I'm new to the CO2 scene among the many questions I have here is one. :frusty:

I am wanting to use 4 dKH solution for my drop checker but I don't have the precise enough equipment to make it myself.

GLA sells a 250ml bottle but that will last me for some time. My question is does the solution itself have a good shelf life. In other words, will it stay at 4 dKH for the time it takes mt to use it?

How else can I get some thats not $13?


----------



## Seattle_Aquarist (Mar 7, 2008)

Hi EValP,

I see you are fairly new....welcome to APC! 

There is really no "shelf life" to the solution as long as it is tightly sealed and that you give it a good shake/mixing prior to use.

I found when I got into planted tanks that I needed an accurate (and inexpensive) scale at times for mixing up some of the fertilizer solutions that I use. $13 (plus shipping) will cover a good portion of the price for a scale (check Ebay digital pocket or jewelry scale), a gallon of distilled water, and a small box of NaHCO3 (baking soda) and you have a lifetime supply of 4.0 dKH solution and a scale when you are done!


----------



## EValP (Feb 5, 2010)

Thanks for the help.

Maybe I will just go get a scale and do it myself if it will last indefinatly.

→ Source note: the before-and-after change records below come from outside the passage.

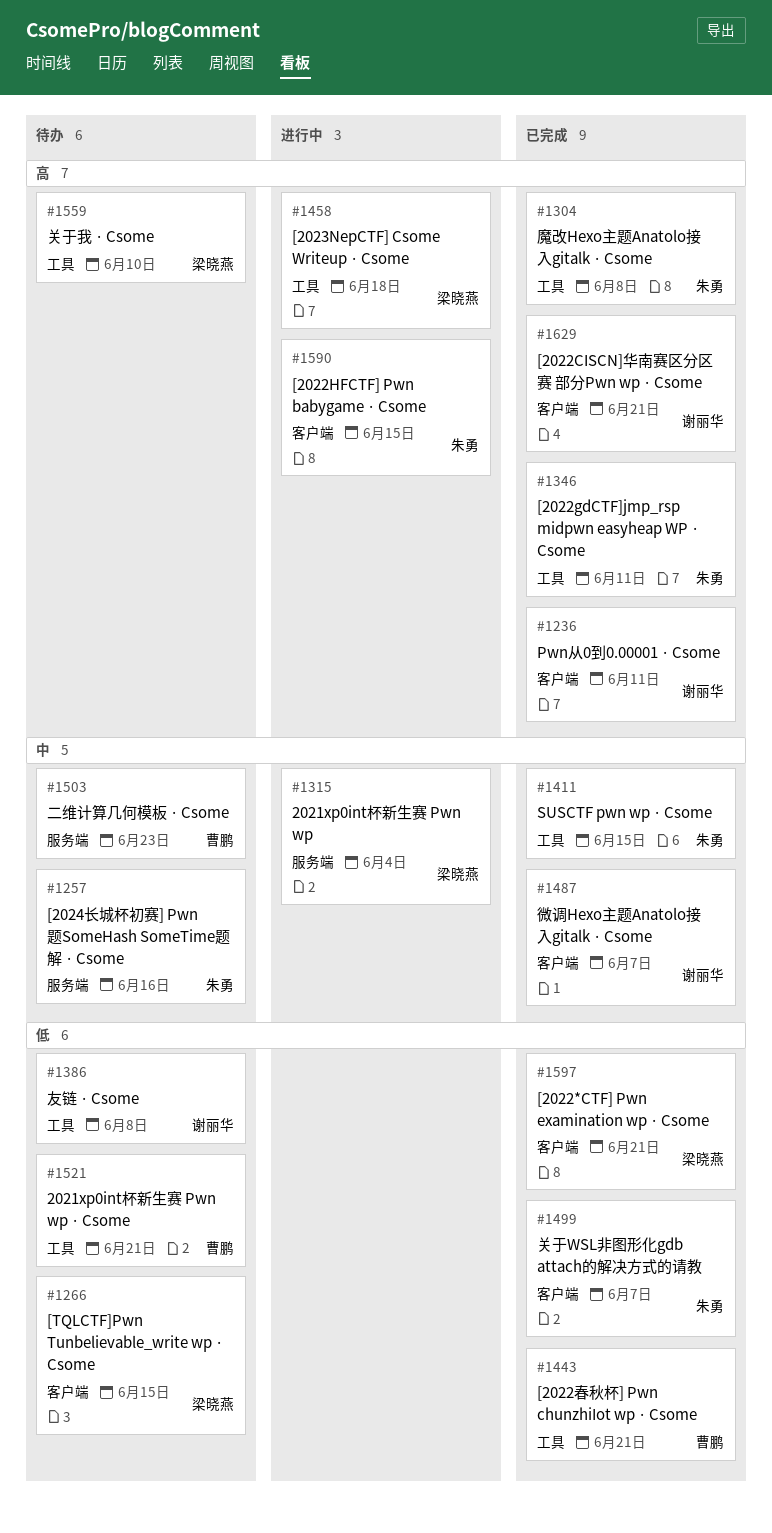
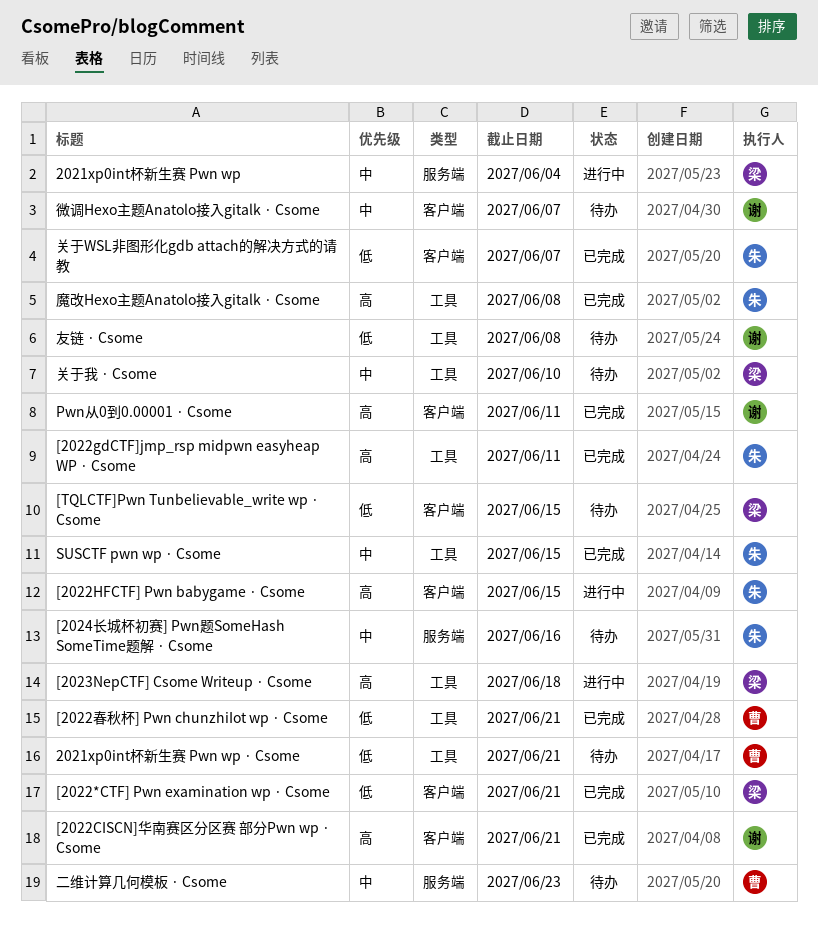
关于我 · Csome, priority: 高 -> 中
微调Hexo主题Anatolo接入gitalk · Csome, status: 已完成 -> 待办

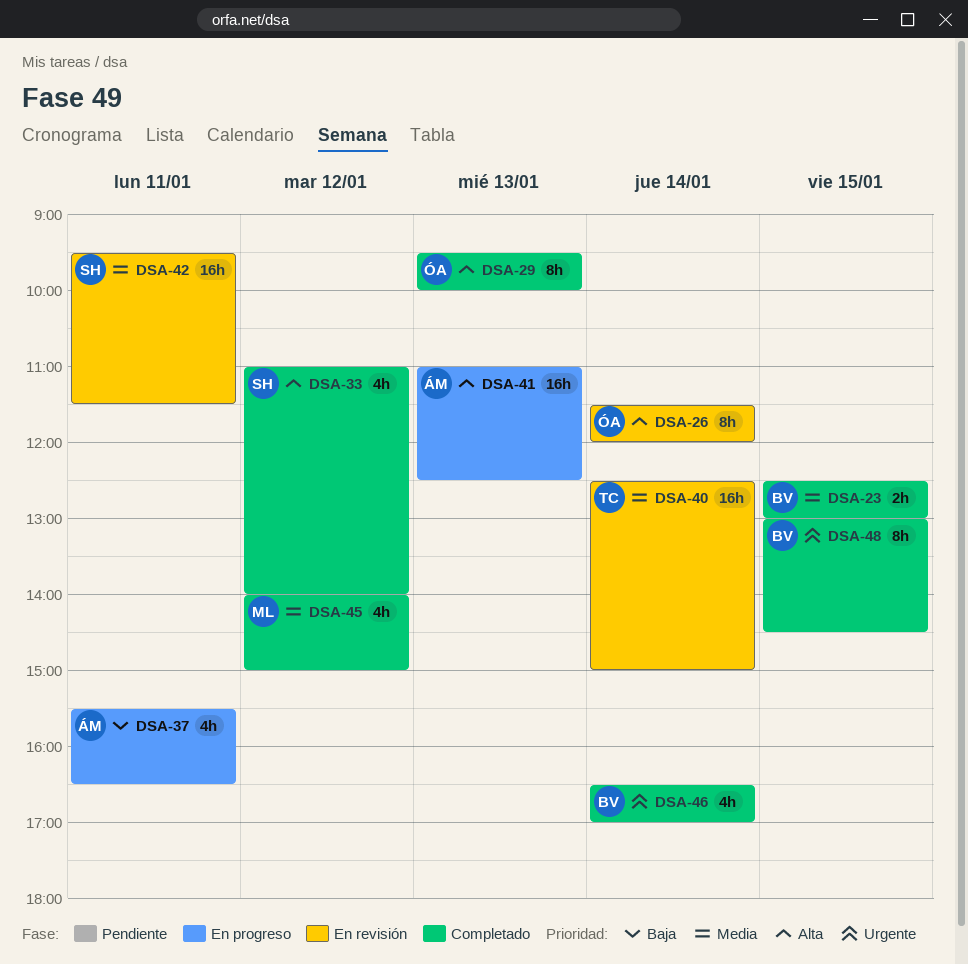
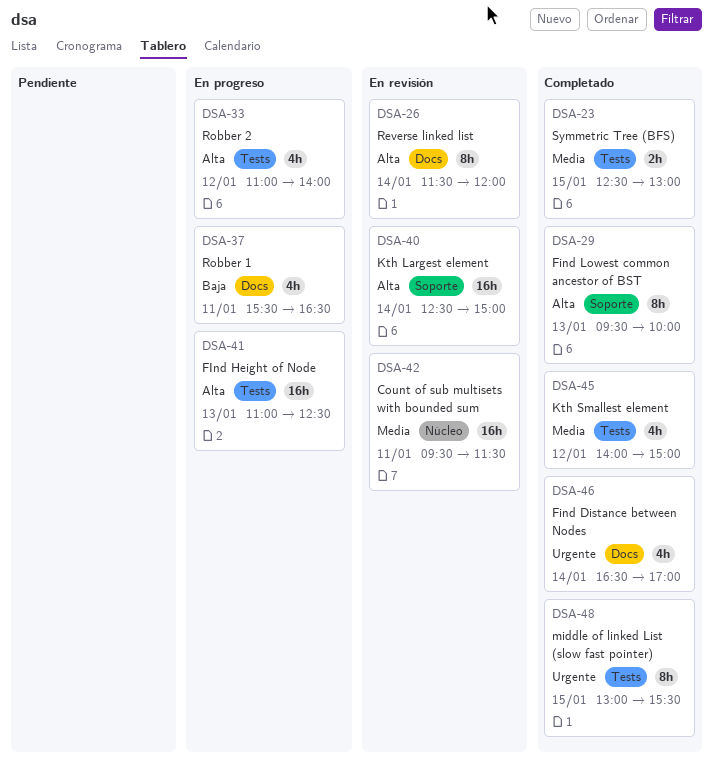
DSA-33, status: Completado -> En progreso
DSA-40, priority: Media -> Alta
DSA-48, ends: 14:30 -> 15:30

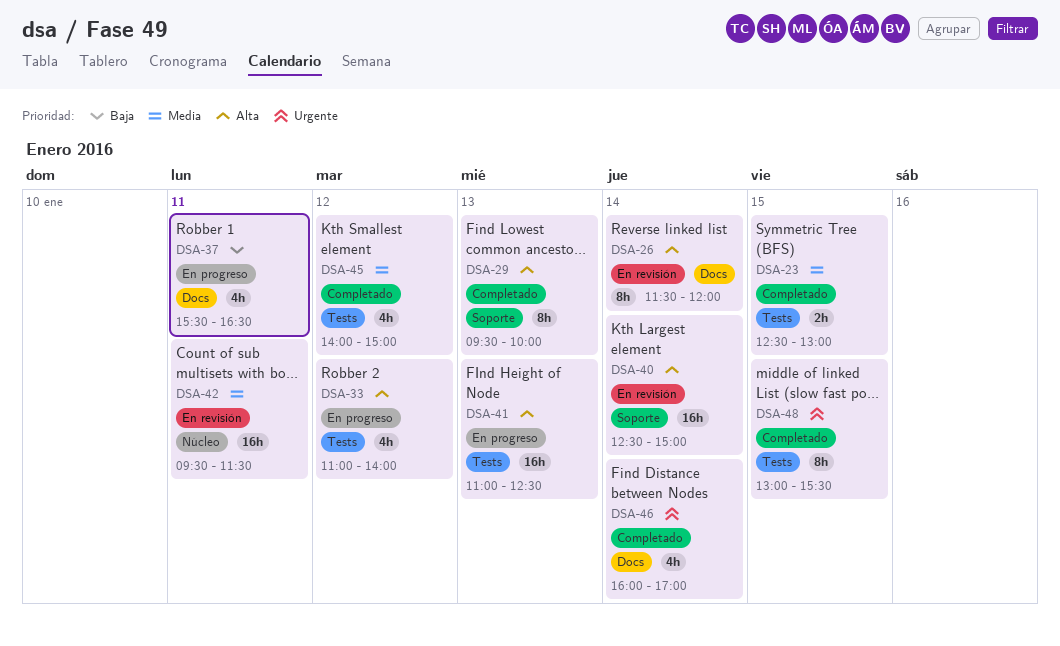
DSA-46, begins: 16:30 -> 16:00

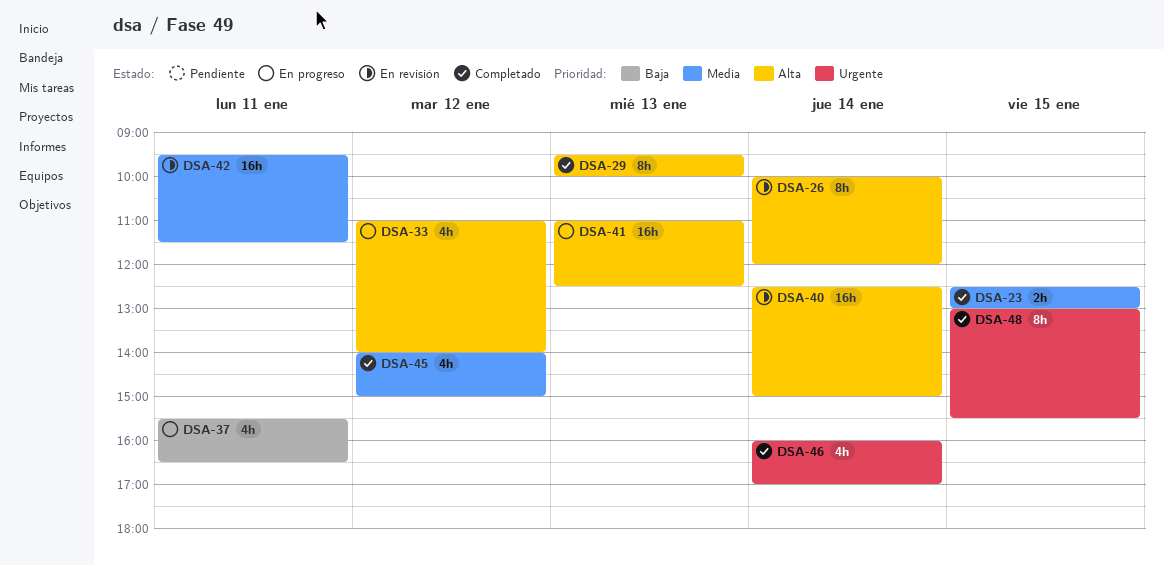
DSA-26, begins: 11:30 -> 10:00

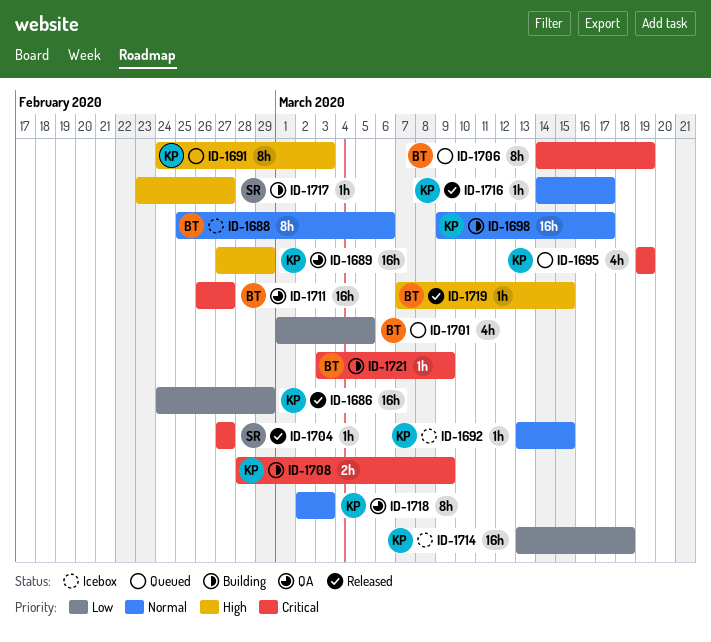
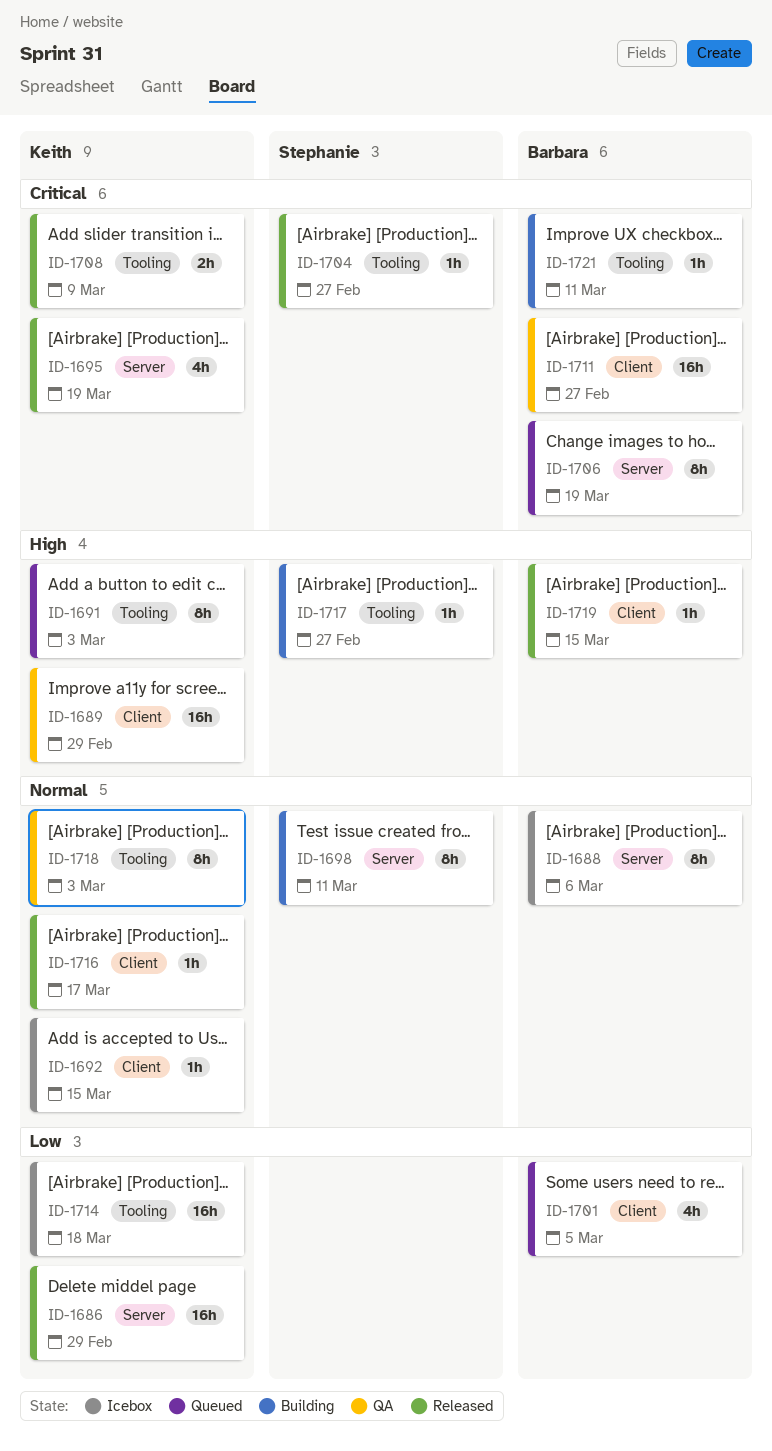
ID-1695, status: Queued -> Released
ID-1698, owner: Keith -> Stephanie
ID-1698, estimate: 16h -> 8h
ID-1698, due: Mar 17 -> Mar 11
ID-1708, status: Building -> Released
ID-1721, due: Mar 9 -> Mar 11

I am really trying to get my CO2 dialed in because I had a Red Sea yeast reactor and that just didn't get it done. My ph (7.6) was not really changing at all and my KH is 5. I just got a full setup with 5 lb tank and want to make sure I don't poison my fish but keep my plant healthy, plants are really struggling now to be healthy.

Thanks again. :wave:


----------



## Seattle_Aquarist (Mar 7, 2008)

Hi EValP,

Very smart to take your time increasing the CO2. I usually only make one change per 24 hours and never increase my bubble count by more than 10% at at time. I like to make the changes when I will be around for a few hours so I can watch the fish for any signs of distress. Keep us posted!


----------



## Left C (Jun 14, 2005)

EValP said:


> ... Maybe I will just go get a scale and do it myself if it will last indefinitely.
> 
> I am really trying to get my CO2 dialed in because I had a Red Sea yeast reactor and that just didn't get it done. My pH (7.6) was not really changing at all and my KH is 5. I just got a full setup with 5 lb tank and want to make sure I don't poison my fish but keep my plant healthy, plants are really struggling now to be healthy.
> 
> Thanks again. :wave:


Hi

Scales that can measure to 0.01 grams (2 decimal places) or more are suggested. I followed billionzz's instructions and made mine. It was easy to do and I had the lab equipment needed.

There is another method around that is easier, but I can't remember where I saw it.

Here is a Reference KH for target CO2 calculator that may be handy.

As another option, SuMo sells smaller bottles of dKH solutions. They have 15, 30 and 45 ppm solutions which represent 2, 4 and 6 dKH solutions respectfully.


----------



## Newt (Apr 1, 2004)

amp from TPT sells it on eBay.
I think his eBay name is jt_burn or similar to that.


----------